▶ [Material for this task]
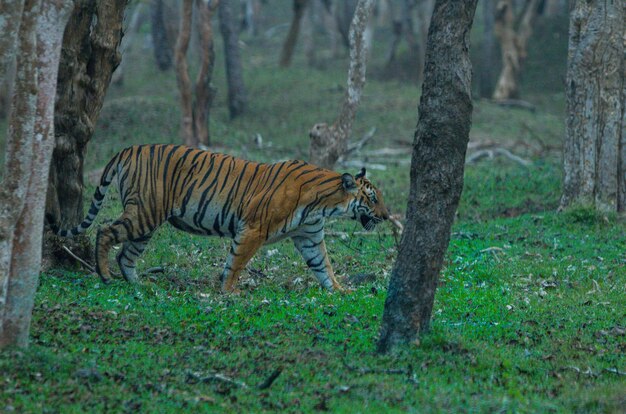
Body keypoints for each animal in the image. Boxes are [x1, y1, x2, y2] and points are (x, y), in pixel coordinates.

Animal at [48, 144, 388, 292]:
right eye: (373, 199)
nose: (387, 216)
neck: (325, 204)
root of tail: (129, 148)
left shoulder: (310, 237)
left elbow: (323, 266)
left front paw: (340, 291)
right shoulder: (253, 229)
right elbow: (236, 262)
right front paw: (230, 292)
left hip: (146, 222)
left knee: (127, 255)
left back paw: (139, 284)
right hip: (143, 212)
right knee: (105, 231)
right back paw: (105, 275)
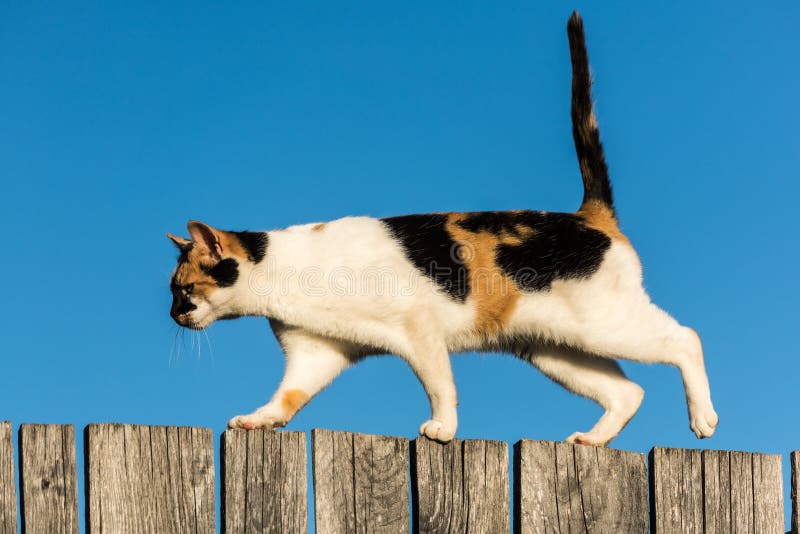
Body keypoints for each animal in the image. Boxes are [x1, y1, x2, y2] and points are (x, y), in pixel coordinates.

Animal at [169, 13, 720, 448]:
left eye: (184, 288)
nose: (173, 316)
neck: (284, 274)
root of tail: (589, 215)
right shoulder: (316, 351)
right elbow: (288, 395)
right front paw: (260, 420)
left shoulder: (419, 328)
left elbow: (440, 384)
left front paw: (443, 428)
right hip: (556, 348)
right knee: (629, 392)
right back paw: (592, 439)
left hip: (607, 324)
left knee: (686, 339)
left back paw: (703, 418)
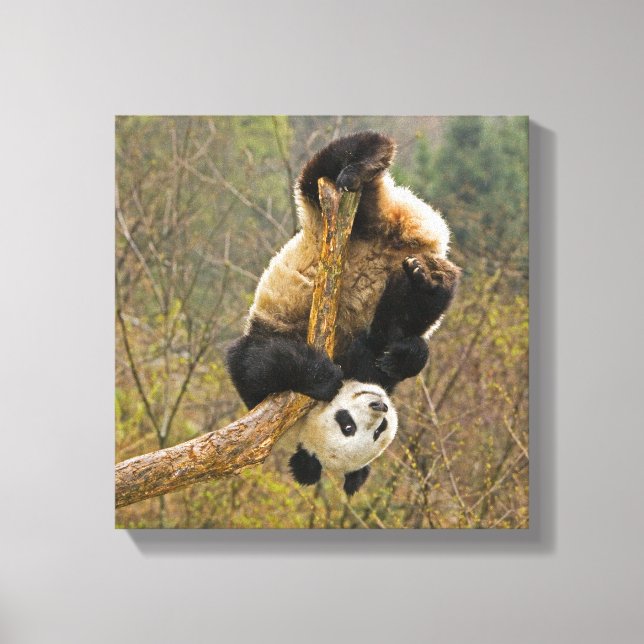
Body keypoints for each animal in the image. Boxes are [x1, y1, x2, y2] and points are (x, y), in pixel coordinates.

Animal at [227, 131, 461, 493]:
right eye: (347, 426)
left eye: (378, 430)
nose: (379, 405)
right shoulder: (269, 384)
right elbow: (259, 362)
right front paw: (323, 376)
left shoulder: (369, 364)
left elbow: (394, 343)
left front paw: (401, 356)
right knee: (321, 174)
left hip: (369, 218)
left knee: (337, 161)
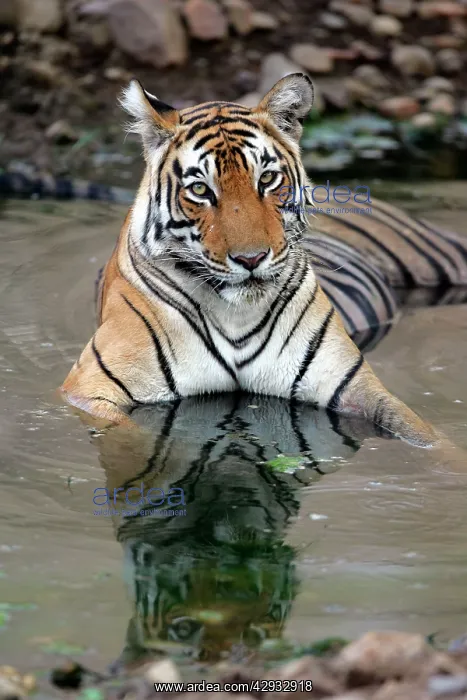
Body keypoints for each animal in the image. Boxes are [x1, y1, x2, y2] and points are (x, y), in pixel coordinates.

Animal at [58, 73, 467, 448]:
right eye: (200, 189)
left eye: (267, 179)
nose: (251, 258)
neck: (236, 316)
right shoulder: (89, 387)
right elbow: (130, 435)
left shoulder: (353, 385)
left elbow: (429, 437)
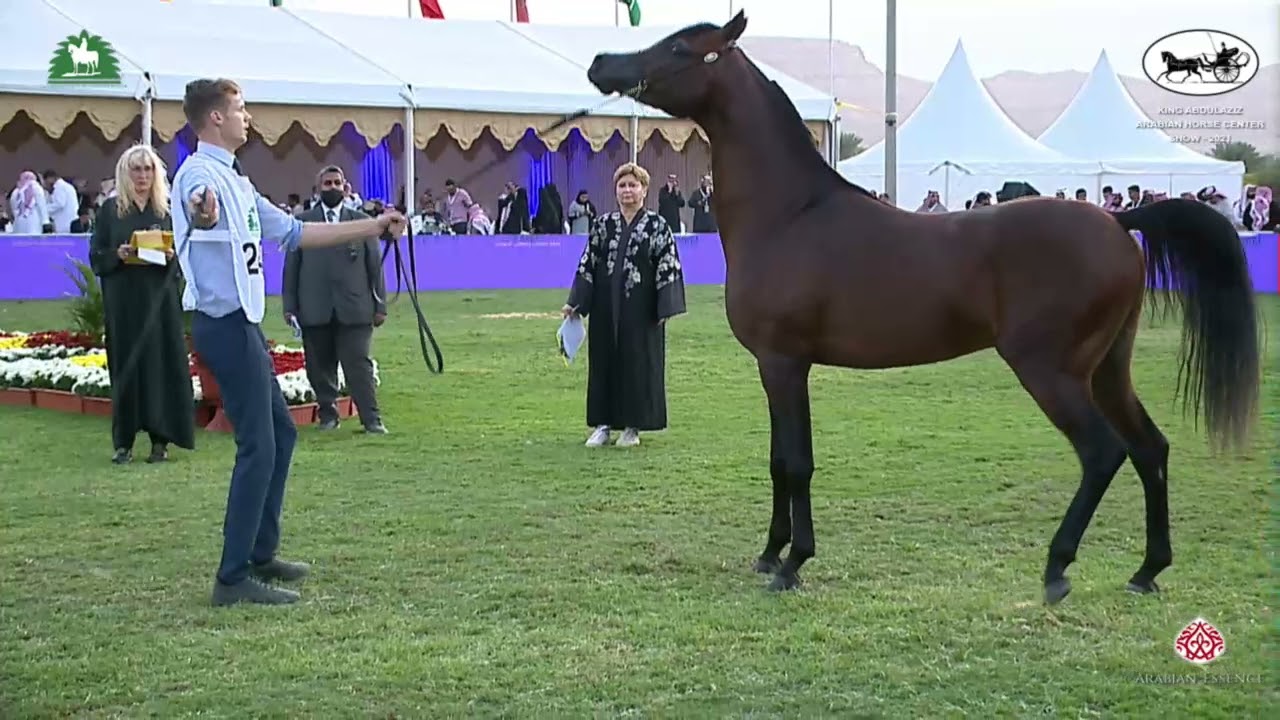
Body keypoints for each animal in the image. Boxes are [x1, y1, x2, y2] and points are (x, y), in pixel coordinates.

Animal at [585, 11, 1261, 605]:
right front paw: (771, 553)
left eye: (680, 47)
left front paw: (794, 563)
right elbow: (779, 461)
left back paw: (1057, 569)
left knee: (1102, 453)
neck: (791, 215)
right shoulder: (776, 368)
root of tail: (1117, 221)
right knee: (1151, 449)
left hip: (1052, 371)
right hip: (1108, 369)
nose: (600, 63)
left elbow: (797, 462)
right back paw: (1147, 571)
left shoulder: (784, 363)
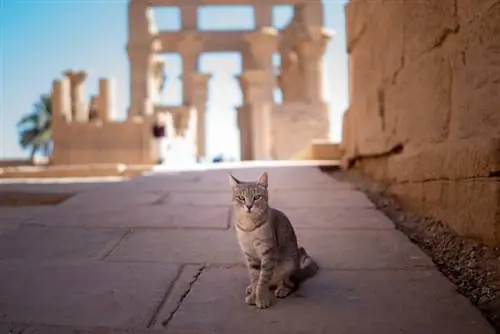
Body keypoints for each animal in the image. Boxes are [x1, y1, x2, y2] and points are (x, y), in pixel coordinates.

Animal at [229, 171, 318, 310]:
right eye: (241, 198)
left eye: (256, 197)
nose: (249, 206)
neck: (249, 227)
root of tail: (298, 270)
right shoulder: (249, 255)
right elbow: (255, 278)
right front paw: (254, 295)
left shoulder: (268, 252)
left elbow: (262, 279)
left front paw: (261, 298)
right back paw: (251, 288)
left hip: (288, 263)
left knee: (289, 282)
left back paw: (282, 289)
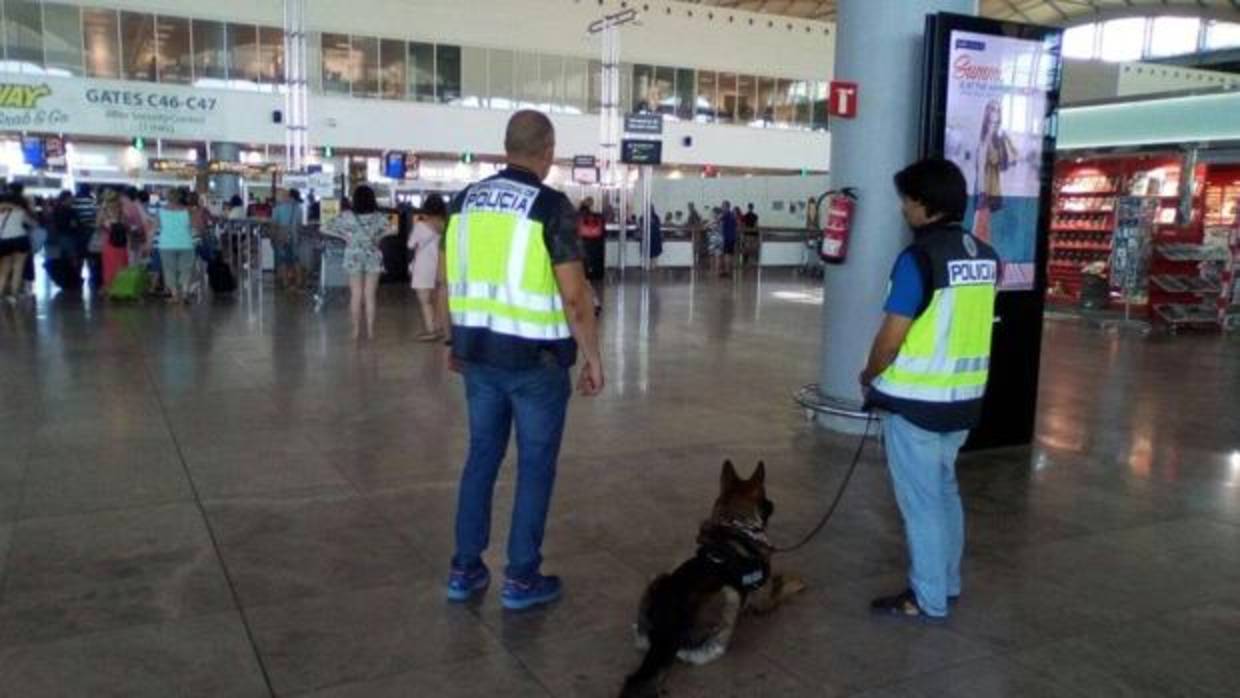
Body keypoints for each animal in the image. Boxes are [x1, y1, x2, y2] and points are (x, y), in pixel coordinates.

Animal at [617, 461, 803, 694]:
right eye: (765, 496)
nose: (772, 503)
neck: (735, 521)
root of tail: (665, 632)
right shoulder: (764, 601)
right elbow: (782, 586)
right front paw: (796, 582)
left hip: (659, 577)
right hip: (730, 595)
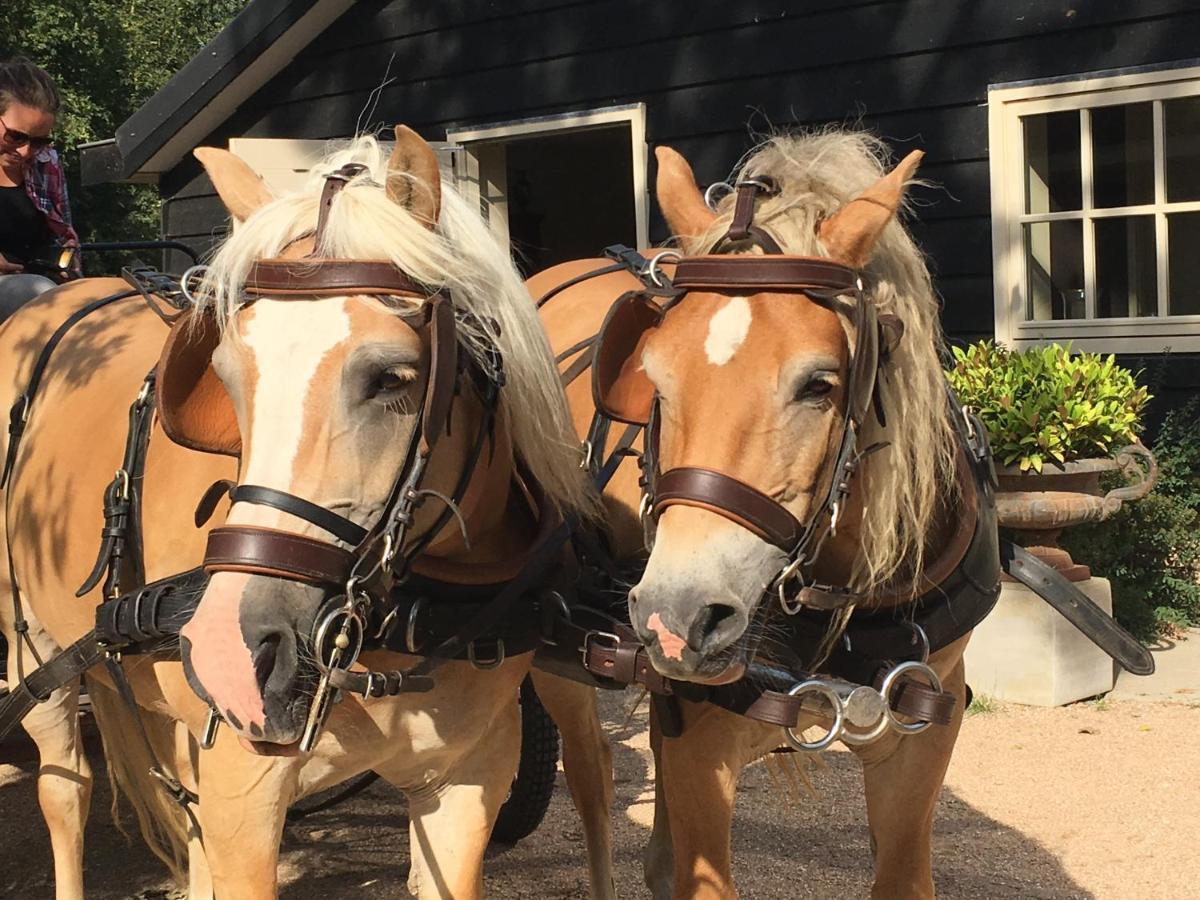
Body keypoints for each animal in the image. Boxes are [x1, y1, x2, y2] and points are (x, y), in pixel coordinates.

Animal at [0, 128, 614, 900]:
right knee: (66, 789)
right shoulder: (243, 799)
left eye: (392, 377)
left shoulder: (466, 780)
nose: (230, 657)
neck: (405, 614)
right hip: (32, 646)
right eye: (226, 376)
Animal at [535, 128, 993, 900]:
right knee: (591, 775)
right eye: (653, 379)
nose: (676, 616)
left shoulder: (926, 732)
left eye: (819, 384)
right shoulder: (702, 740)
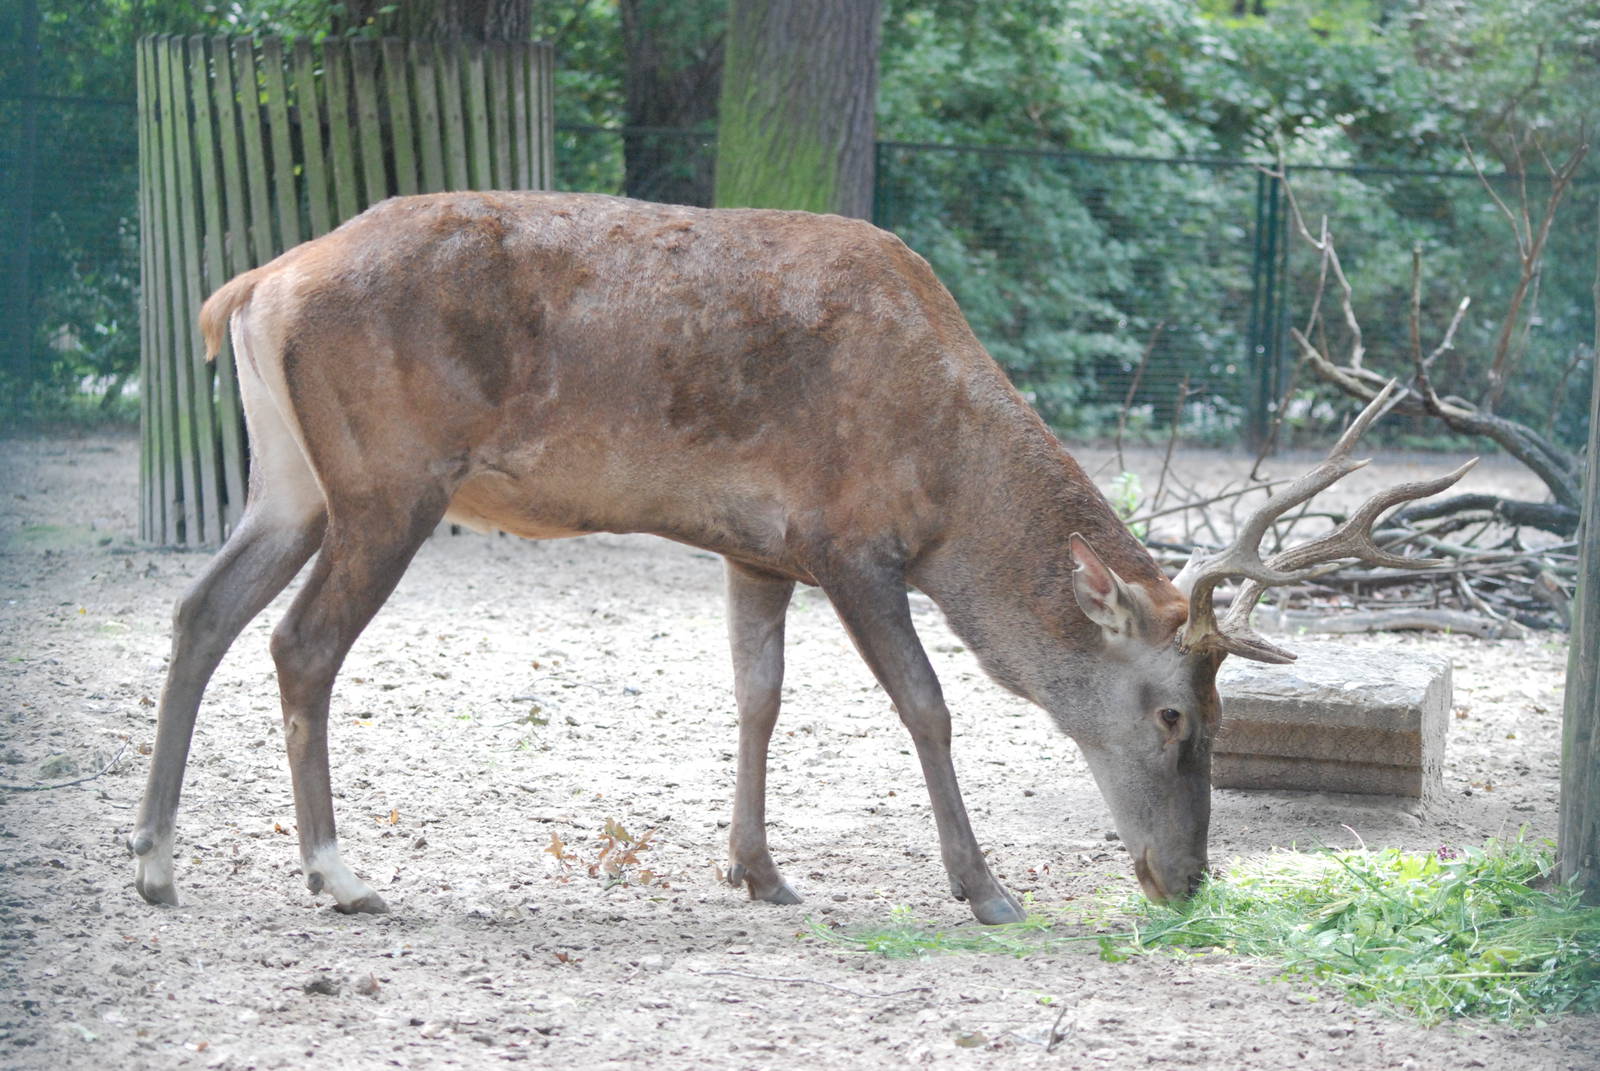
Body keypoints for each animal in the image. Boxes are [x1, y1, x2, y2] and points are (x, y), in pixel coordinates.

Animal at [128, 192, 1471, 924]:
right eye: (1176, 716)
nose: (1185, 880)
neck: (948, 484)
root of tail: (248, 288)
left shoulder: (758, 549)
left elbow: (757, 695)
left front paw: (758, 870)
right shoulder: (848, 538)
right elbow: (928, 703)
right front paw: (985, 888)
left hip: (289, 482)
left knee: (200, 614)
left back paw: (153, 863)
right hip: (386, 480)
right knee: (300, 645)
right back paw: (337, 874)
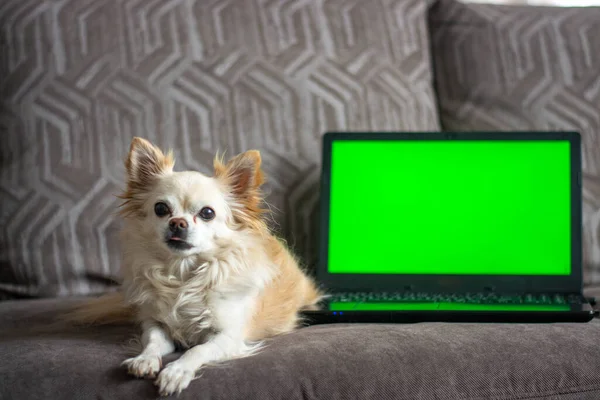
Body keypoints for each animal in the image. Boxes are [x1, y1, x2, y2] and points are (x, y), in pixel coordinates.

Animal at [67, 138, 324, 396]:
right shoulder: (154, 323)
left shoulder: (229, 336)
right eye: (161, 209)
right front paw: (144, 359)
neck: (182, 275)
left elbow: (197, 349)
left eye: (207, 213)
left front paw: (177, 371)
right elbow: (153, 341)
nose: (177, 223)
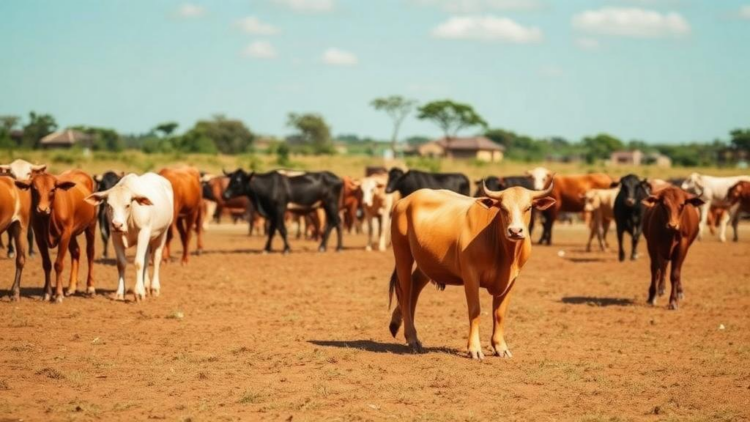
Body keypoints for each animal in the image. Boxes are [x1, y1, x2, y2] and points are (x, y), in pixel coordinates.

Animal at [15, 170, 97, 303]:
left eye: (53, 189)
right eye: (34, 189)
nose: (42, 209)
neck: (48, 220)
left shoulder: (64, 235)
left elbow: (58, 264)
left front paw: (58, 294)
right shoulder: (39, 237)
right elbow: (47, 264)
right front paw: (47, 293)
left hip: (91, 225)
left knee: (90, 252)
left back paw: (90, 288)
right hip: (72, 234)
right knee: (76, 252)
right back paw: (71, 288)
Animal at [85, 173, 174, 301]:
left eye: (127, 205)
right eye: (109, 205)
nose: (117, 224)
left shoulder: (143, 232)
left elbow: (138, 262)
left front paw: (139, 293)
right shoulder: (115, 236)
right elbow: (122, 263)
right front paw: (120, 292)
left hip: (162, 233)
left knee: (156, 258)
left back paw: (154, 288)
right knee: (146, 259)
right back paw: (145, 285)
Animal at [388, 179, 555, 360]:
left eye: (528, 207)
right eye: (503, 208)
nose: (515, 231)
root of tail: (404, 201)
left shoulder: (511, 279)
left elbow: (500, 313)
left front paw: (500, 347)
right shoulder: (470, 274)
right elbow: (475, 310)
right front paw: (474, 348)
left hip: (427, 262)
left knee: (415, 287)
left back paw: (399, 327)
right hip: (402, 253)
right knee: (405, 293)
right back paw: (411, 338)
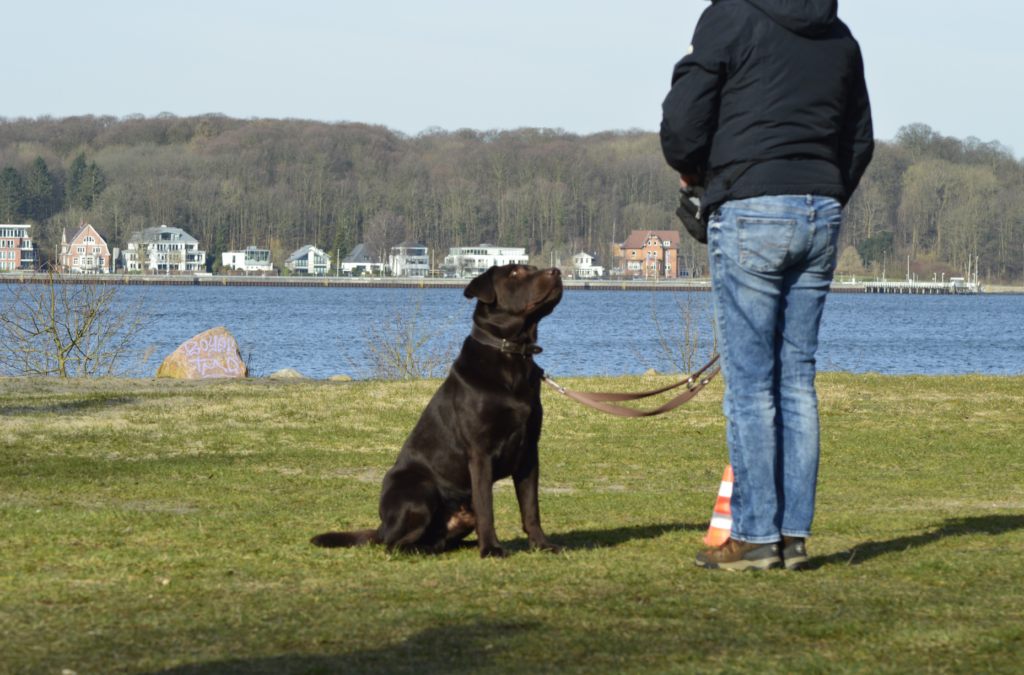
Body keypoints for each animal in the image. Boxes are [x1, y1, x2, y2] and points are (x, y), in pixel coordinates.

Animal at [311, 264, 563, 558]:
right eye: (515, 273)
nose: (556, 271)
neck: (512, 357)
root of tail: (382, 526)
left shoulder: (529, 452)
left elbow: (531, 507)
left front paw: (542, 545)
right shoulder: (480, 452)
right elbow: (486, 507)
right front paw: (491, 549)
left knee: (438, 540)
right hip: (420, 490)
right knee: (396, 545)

▶ [What to produce]
From the records above, retype only the lines starting at the line that contains "right back paw: (71, 288)" and ending at the line that contains "left knee: (156, 258)", both included.

▶ [Answer space]
right back paw: (71, 288)
Animal at [85, 173, 174, 301]:
left eye: (127, 205)
right eye: (109, 205)
nose: (117, 224)
left shoulder: (143, 232)
left elbow: (138, 262)
left front paw: (139, 293)
right shoulder: (115, 236)
right elbow: (122, 263)
right front paw: (120, 292)
left hip: (162, 233)
left knee: (156, 258)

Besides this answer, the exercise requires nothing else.